§ Exercise goal
Rewrite the items starting at the first one and ending at the line containing "common name: Netted shield lichen", swapping "scientific name" for "binomial" and keeping everything else unchanged.

▬▬▬▬▬▬▬▬▬▬

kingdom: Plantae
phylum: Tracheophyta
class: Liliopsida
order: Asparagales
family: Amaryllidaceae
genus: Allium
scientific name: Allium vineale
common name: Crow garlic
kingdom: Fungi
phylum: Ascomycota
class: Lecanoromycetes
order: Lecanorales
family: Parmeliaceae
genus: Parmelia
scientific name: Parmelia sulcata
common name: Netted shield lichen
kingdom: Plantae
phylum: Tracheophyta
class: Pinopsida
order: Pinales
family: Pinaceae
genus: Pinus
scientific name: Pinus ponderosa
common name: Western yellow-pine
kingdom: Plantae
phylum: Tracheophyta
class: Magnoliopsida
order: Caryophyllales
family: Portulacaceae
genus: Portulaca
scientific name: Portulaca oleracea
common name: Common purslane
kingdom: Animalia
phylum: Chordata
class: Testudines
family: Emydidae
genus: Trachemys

▬▬▬▬▬▬▬▬▬▬

§ Written answer
kingdom: Plantae
phylum: Tracheophyta
class: Liliopsida
order: Asparagales
family: Amaryllidaceae
genus: Allium
binomial: Allium vineale
common name: Crow garlic
kingdom: Fungi
phylum: Ascomycota
class: Lecanoromycetes
order: Lecanorales
family: Parmeliaceae
genus: Parmelia
binomial: Parmelia sulcata
common name: Netted shield lichen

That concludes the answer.